I’m sitting in the Arts Café, typing busily on an obnoxiously large laptop – in other words, I’m feeling rather metropolitan today.
When you’re in public, a laptop and an open Word document can entirely change your demeanour. Instead of lost and awkward, I feel purposeful.
The Bank of Ireland representatives floating around campus don’t see me and think: “oh, she’s an impressionable fresher – I should shower her with leaflets and promises of free stuff”, they think “she’s either a writer, a postgrad or a journalist – I’m staying as far away as possible.
Humans are funny creatures. We’re like worker ants and bees – we constantly need some sort of job, a purpose to reassure ourselves with. If you disrupt our paths or give us too many choices at once we mill around hopelessly, seeking external direction.
I think that’s why so many of us freshers are confused and impatient to start lectures. We need that structure and motivation in our lives.

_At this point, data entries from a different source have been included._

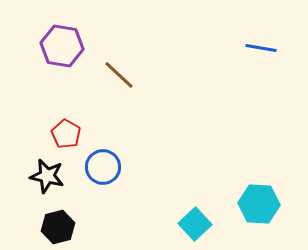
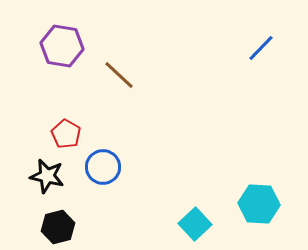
blue line: rotated 56 degrees counterclockwise
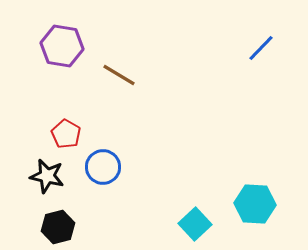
brown line: rotated 12 degrees counterclockwise
cyan hexagon: moved 4 px left
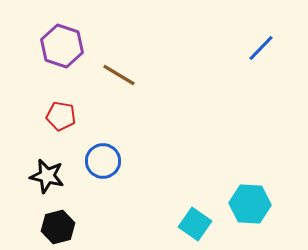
purple hexagon: rotated 9 degrees clockwise
red pentagon: moved 5 px left, 18 px up; rotated 20 degrees counterclockwise
blue circle: moved 6 px up
cyan hexagon: moved 5 px left
cyan square: rotated 12 degrees counterclockwise
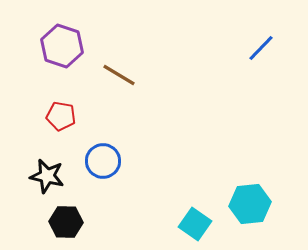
cyan hexagon: rotated 9 degrees counterclockwise
black hexagon: moved 8 px right, 5 px up; rotated 16 degrees clockwise
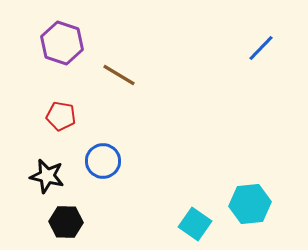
purple hexagon: moved 3 px up
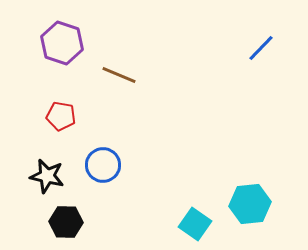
brown line: rotated 8 degrees counterclockwise
blue circle: moved 4 px down
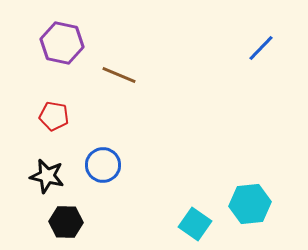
purple hexagon: rotated 6 degrees counterclockwise
red pentagon: moved 7 px left
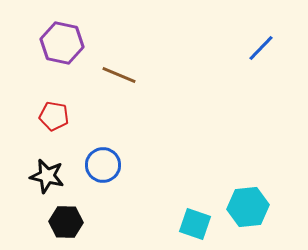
cyan hexagon: moved 2 px left, 3 px down
cyan square: rotated 16 degrees counterclockwise
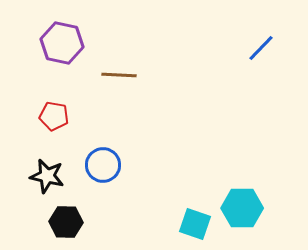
brown line: rotated 20 degrees counterclockwise
cyan hexagon: moved 6 px left, 1 px down; rotated 6 degrees clockwise
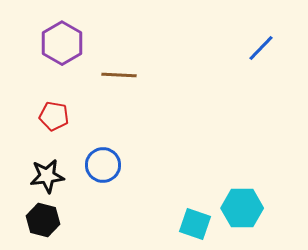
purple hexagon: rotated 18 degrees clockwise
black star: rotated 20 degrees counterclockwise
black hexagon: moved 23 px left, 2 px up; rotated 12 degrees clockwise
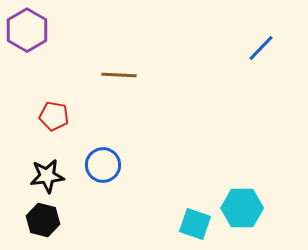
purple hexagon: moved 35 px left, 13 px up
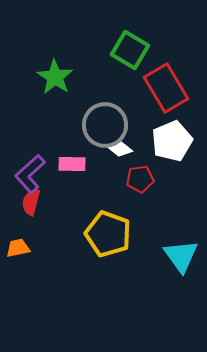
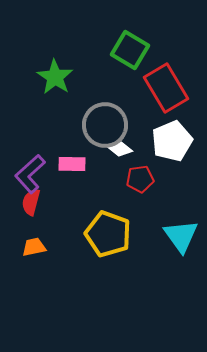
orange trapezoid: moved 16 px right, 1 px up
cyan triangle: moved 20 px up
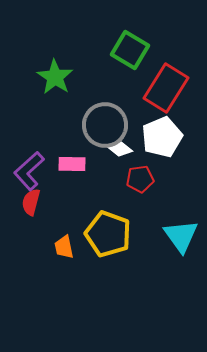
red rectangle: rotated 63 degrees clockwise
white pentagon: moved 10 px left, 4 px up
purple L-shape: moved 1 px left, 3 px up
orange trapezoid: moved 30 px right; rotated 90 degrees counterclockwise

Socialising and partying have always been the activities that fill the cracks in our schedule, not the central focus of our days. It leaves you feeling rather listless. According to my roommates, it also leaves you feeling obliged to get drunk every night. I’m praying that their livers make it to the end of the week.
I’m staying in Trinity Hall, so regardless of whether I’ve been partying or not I haven’t been getting much sleep. There’s a person in the flat directly above me who is not a very good singer or dancer – but insists on singing and dancing well into the wee hours of the morning.
I’m not going to say anything. I’ll get used to the noise eventually, the way you get used to the ticking of a clock in a room. In the meantime it makes for good bedtime entertainment, and I’m curious to see whether their skills will improve as the year goes on.
Maybe I should slip a DU Dance leaflet under their door.
Other than that, my experience in Hall so far can be summarised as such: I can’t find my keycard. I break into a sweat and ransack my room looking for my keycard. After about an hour of searching I find my keycard tucked in a ‘safe place’ that I had forgotten about.
I breathe a sigh of relief. I put my keycard into a new ‘safe place’. I promptly forget where that ‘safe place’ is. The cycle repeats. On a less flippant note, Freshers’ Week has been getting a little easier and a little less overwhelming as each day passes.
I’m slipping into comfortable daily rituals, I’m becoming less awkward and stilted in conversation and I, as an unashamed nerd, am incredibly excited to start my studies here. I want to dive into familiar waters: I want to learn new things, read books and develop my thoughts.
There’s plenty of time for socialising in between all that.